@brooksbrown I think the terms are being mixed up here so I am trying to set this right. When installing FOG there are two different modes you can choose from, either master OR storage node (there is nothing called “master storage node”!). From your description it sounds as if you installed all your FOG servers as master nodes and therefore you have separate DBs and hosts being registered to one node won’t show up in the other node unless you register each and every client with every FOG server you have. On the other hand if you do the usual setup you’d have ONE master node (where the DB and web UI is) and several storage nodes.

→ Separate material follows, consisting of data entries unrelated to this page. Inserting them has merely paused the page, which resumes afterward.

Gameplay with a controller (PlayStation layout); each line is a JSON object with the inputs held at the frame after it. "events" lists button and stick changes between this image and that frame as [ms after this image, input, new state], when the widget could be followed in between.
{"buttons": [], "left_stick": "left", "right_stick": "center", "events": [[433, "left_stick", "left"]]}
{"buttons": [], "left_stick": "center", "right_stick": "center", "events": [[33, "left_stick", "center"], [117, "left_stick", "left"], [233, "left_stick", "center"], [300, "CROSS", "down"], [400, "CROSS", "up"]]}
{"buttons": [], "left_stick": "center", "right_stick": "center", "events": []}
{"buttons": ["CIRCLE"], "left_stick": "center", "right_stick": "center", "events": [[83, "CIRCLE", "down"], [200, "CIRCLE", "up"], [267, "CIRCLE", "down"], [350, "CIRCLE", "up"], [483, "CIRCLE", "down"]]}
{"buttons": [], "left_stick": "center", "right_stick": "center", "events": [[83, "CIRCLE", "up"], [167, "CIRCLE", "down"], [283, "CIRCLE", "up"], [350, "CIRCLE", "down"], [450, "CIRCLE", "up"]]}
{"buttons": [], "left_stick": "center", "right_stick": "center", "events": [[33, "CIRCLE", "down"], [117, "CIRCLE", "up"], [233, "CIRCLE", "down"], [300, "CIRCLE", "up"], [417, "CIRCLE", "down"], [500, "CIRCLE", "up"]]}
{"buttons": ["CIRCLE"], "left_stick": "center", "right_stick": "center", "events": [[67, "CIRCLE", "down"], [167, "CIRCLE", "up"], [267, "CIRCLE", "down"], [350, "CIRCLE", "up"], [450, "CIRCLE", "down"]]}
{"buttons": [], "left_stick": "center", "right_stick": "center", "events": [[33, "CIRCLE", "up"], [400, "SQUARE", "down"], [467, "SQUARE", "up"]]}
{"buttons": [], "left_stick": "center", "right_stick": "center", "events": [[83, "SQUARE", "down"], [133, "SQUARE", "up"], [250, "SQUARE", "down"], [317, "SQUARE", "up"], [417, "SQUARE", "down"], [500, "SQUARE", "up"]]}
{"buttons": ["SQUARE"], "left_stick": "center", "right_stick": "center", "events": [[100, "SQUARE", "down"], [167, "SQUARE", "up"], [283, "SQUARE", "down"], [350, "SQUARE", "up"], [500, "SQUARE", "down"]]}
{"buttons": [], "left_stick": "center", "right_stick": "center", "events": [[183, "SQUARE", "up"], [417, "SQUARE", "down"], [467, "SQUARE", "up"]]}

The “failover setup” you intent to build is not as easy to handle I am afraid. There is a lot involved in PXE booting clients - 1st DHCP handshake from the PXE ROM, TFTP to load iPXE binary, 2nd DHCP handshake from the iPXE binary, TFTP and then HTTP request to load iPXE config, HTTP request to load kernel and initrd, 3rd DHCP handshake from the linux kernel. It might sound as if this is pretty straight forward. But if the FOG server for a particular bench fails (or is too busy) the client will get his first DHCP answer from another FOG server. For example if the 1st DHCP handshake is answered by lets say NODE 2 (as the client is on bench 2). Then the client will download the iPXE binary from NODE 2 as well. But the 2nd DHCP handshake might be answered by NODE 3 (cause NODE 2 is not fast enough this time). Still fine if they all share the same DB (which would be on the one single master node) and the client gets a consistent iPXE config (e.g. FOG menu or task).
In theory this all works but all servers kind of need to be in sync, TFTP files, kernels/initrds, FOG web UI. If you alter the kernel on one server you might see clients from a different bench booting that kernel at random.
That all said there is another reason why I think this setup is not great. For every DHCP broadcast a client sends it gets up to eight answers from all the DHCP servers. Finding an issue and keeping this all setup properly will be a nightmare I suppose! What if there is just one single setting different on NODE 6? Some clients will boot properly but others will fail randomly because of that.
I reckon one could be keen enough to set this up all in one broadcasting domain using two or three servers at the most. But definitely not eight. This will cause you so much headache I suspect. Just don’t do it if you and the rest of your team are no real network wizards who love to use tcpdump for analysing network packet dumps to figure out what’s going on.
If you intend to use the fog-client the whole idea of failover is buried alive anyway. Sure, fog-clients not reaching their particular server is not as problematic as the other stuff can be. But failover is just not possible.
I bet you better take some more time to think about the network setup now and have a lot less issues later on…